Deacon follows her gaze, but all he can see are dead leaves and a few strangling kudzu vines, the sky gone dark so soon, a moment of confusion until he remembers the time change—spring forward, fall back—Sunday, so it’s an hour later than it was this time the day before. He shakes his head and looks back down at Scarborough, who’s smiling his wolfy smile again and pointing a large handgun at Deacon’s head.
“Now move your goddamn foot,” he growls, and Deacon does as he’s told, but keeps his eyes on the barrel of the gun. He takes a step away from the man lying in the gravel, and Scarborough tightens his grip on the trigger.
“Jane, you better hope no one else sees him waving that thing around out here, not if you’re really so worried about the police showing up.”
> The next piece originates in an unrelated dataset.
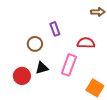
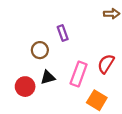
red semicircle: (86, 43) -> (106, 64), moved, turned -60
orange square: (95, 88) -> (97, 100), moved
“He’s right, you know,” she says to Scarborough. “You’re not helping things any.”
“You just shut up a minute, little birdie, and let me deal with Mr. Joe Badass here. You broke my goddamn nose, you son of—”
“Put away the gun, Scarborough,” Jane says very calmly, the way someone tells a child it’s time to turn off the television and go to bed, and Deacon takes another step backwards.
“Don’t think that we can’t do this
without
you,” Scarborough snarls. “Don’t think for a minute there’s any reason in the world for me not to pull this trigger and blow your goddamn head off.”